In a hearing in Kentucky’s House of Representatives on Thursday, community supporters of HB5 were mostly families of crime victims who advocated for provisions unrelated to homelessness. Several family members tearfully recounted the story of a woman who died in a car crash that they said was caused by someone released on bail. Another woman said the bill would have prevented the killing of her husband, a police officer, at the hands of someone who possessed a firearm at a traffic stop. None of the community members supporting the bill at Thursday’s hearing mentioned homelessness. 

The Kentucky Fraternal Order of Police (FOP), the state’s largest police union, voiced broad support of the legislation at the hearing.

“I think it’s time that the FOP took a stand and became more vocal,” Ryan Straw, vice president of the union said. He called bail reform an “unmitigated disaster” and said passing the  legislation would signal that Kentucky lawmakers support the police.

Advertisement

Representative John Blanton, a former police officer, said at the hearing that people were “grumbling and griping” about aspects of the bill, but asked people to listen to the “true experts” on safety, by which he meant police officers.

“Quite frankly, I think you don’t go far enough,” Blanton said about the bill. 

Representative Nima Kulkarni, one of 20 Democrats in Kentucky’s 100-person House of Representatives, brought up the provisions on homelessness and use of force during property crimes, saying it could lead to vigilantism by store owners who suspect a customer of stealing.

“What this bill will do is criminalize our homeless people,” as well as mentally ill people and people with drug addictions, Kulkarni said.

Representative Steven Doan, a Republican, did not take issue with criminalization of public camping, but voiced concern at the hearing that the state did not have enough homeless shelters. “If we’re going to criminalize street camping, let’s make sure these people have someplace to go,” Doan said.

George Eklund with the Coalition for the Homeless also testified that “there are entire swaths of our counties that have no shelter system at all,” but was strongly against criminalization of public camping.

Shameeka Parrish-Wright, director of VOCAL Kentucky, a nonprofit organization focusing on mass incarceration and homelessness, , who is  also a newly elected council member, said at the hearing that, “Kentucky is poor, and Kentucky is criminalizing poverty.” Parrish-Wright, who said she had experienced homelessness personally, added, “I understand what that feels like to be out and not have a place to go.”

Advertisement

Democrats at the hearing, including Kulkarni, asked the bill’s authors for data to support the claim that it would increase public safety or that criminalization would reduce homelessness.
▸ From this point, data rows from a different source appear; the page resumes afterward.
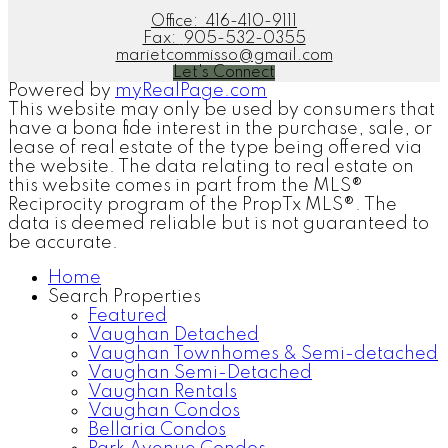
Office:
416-410-9111
Fax:
905-532-0355
marietcommisso@gmail.com
Let's Connect
Powered by
myRealPage.com
This website may only be used by consumers that
have a bona fide interest in the purchase, sale, or
lease of real estate of the type being offered via
the website. The data relating to real estate on
this website comes in part from the MLS®
Reciprocity program of the PropTx MLS®. The
data is deemed reliable but is not guaranteed to
be accurate.
Home
Search Properties
Featured
Vaughan Detached
Vaughan Townhomes & Semi-detached
Vaughan Semi-Detached
Vaughan Rentals
Vaughan Condos
Bellaria Condos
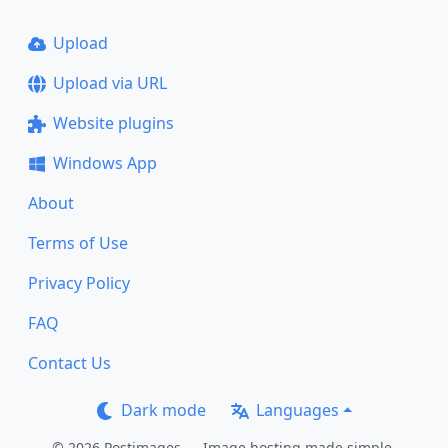
Upload
Upload via URL
Website plugins
Windows App
About
Terms of Use
Privacy Policy
FAQ
Contact Us
Dark mode
Languages
© 2026 Postimages — Image hosting made simple.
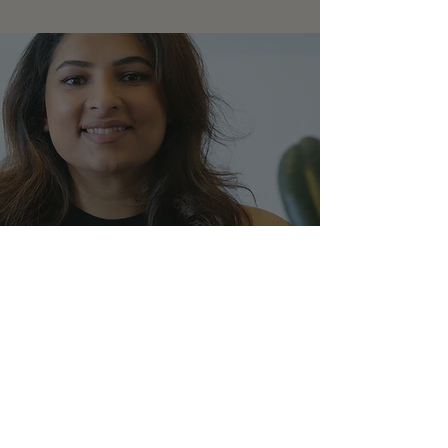
CONTACT
I'm always looking for new and exciting
opportunities. Let's connect.
sabin@thecodex.world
Bauman, the bill’s author, said he had the data in front of him and could present it after the hearing, but cited no numbers.

With 52 cosponsors and 78 of 100 seats in the House held by Republicans, it is likely that the bill will pass the house in some form, although changes were still being made to the legislation on Thursday. The bill would still need to pass the state senate, a body that is also controlled by Republicans.

Representative Lindsey Burke, a Democrat, introduced an amendment on Thursday that would remove the public camping ban from the bill, but it’s unclear how much support the amendment has. 

Advocates said that the process of writing the legislation was rushed, and that organizations opposed to the bill did not know that the Thursday hearing was happening until the last minute. 

“Things are being hurried along and ramrodded through in the hopes that people aren’t going to be able to read [the legislation],” Pryor, with the Urban League said.

So far, attempts by advocates to change the legislation have not been fruitful, according to Pryor. 

“There hasn’t been much in the way of support and change,” he said. “Those who have voiced concern still either voted for the passage out of committee … or voted present.”